──────── EXERCISE MATERIALS ────────

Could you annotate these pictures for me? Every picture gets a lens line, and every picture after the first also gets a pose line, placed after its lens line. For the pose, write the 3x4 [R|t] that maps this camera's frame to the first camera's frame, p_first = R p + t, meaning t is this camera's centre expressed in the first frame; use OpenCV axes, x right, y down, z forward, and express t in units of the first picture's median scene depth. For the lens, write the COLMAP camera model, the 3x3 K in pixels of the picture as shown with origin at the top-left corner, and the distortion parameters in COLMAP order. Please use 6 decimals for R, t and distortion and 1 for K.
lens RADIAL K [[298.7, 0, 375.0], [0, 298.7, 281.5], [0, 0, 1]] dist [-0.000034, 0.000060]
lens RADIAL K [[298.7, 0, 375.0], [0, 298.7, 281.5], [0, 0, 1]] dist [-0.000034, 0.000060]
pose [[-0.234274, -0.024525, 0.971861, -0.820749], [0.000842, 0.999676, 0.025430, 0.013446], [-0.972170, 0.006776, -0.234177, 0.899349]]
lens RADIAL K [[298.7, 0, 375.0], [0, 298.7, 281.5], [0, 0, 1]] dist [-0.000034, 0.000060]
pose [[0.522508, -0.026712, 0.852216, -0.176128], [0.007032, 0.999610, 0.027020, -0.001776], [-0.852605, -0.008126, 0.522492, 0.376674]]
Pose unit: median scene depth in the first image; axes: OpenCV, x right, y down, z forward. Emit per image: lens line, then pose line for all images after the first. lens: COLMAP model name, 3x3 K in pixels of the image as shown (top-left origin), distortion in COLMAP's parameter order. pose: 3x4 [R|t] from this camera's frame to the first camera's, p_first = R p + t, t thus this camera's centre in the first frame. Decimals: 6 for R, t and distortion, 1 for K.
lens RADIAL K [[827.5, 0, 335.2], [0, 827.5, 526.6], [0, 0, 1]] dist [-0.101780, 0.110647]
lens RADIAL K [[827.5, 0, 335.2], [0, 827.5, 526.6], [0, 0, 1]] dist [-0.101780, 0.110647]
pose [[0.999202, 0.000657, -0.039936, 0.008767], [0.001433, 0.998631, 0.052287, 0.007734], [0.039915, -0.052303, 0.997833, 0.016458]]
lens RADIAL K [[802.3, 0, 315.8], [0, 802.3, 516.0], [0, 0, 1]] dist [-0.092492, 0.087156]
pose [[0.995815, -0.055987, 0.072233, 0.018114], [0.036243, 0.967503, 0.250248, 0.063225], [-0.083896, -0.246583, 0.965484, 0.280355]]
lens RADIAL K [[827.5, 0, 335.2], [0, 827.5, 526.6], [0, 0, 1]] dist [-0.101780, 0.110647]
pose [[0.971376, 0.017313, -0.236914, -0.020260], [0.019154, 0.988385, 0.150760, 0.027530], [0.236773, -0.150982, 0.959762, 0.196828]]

────────

WHAT IS EXPECTED: Your answer must be every record above, repeated exactly.

TASK RESPONSE:
Could you annotate these pictures for me? Every picture gets a lens line, and every picture after the first also gets a pose line, placed after its lens line. For the pose, write the 3x4 [R|t] that maps this camera's frame to the first camera's frame, p_first = R p + t, meaning t is this camera's centre expressed in the first frame; use OpenCV axes, x right, y down, z forward, and express t in units of the first picture's median scene depth. For the lens, write the COLMAP camera model, the 3x3 K in pixels of the picture as shown with origin at the top-left corner, and the distortion parameters in COLMAP order. Please use 6 decimals for R, t and distortion and 1 for K.
lens RADIAL K [[298.7, 0, 375.0], [0, 298.7, 281.5], [0, 0, 1]] dist [-0.000034, 0.000060]
lens RADIAL K [[298.7, 0, 375.0], [0, 298.7, 281.5], [0, 0, 1]] dist [-0.000034, 0.000060]
pose [[-0.234274, -0.024525, 0.971861, -0.820749], [0.000842, 0.999676, 0.025430, 0.013446], [-0.972170, 0.006776, -0.234177, 0.899349]]
lens RADIAL K [[298.7, 0, 375.0], [0, 298.7, 281.5], [0, 0, 1]] dist [-0.000034, 0.000060]
pose [[0.522508, -0.026712, 0.852216, -0.176128], [0.007032, 0.999610, 0.027020, -0.001776], [-0.852605, -0.008126, 0.522492, 0.376674]]
Pose unit: median scene depth in the first image; axes: OpenCV, x right, y down, z forward. Emit per image: lens line, then pose line for all images after the first. lens: COLMAP model name, 3x3 K in pixels of the image as shown (top-left origin), distortion in COLMAP's parameter order. pose: 3x4 [R|t] from this camera's frame to the first camera's, p_first = R p + t, t thus this camera's centre in the first frame. Decimals: 6 for R, t and distortion, 1 for K.
lens RADIAL K [[827.5, 0, 335.2], [0, 827.5, 526.6], [0, 0, 1]] dist [-0.101780, 0.110647]
lens RADIAL K [[827.5, 0, 335.2], [0, 827.5, 526.6], [0, 0, 1]] dist [-0.101780, 0.110647]
pose [[0.999202, 0.000657, -0.039936, 0.008767], [0.001433, 0.998631, 0.052287, 0.007734], [0.039915, -0.052303, 0.997833, 0.016458]]
lens RADIAL K [[802.3, 0, 315.8], [0, 802.3, 516.0], [0, 0, 1]] dist [-0.092492, 0.087156]
pose [[0.995815, -0.055987, 0.072233, 0.018114], [0.036243, 0.967503, 0.250248, 0.063225], [-0.083896, -0.246583, 0.965484, 0.280355]]
lens RADIAL K [[827.5, 0, 335.2], [0, 827.5, 526.6], [0, 0, 1]] dist [-0.101780, 0.110647]
pose [[0.971376, 0.017313, -0.236914, -0.020260], [0.019154, 0.988385, 0.150760, 0.027530], [0.236773, -0.150982, 0.959762, 0.196828]]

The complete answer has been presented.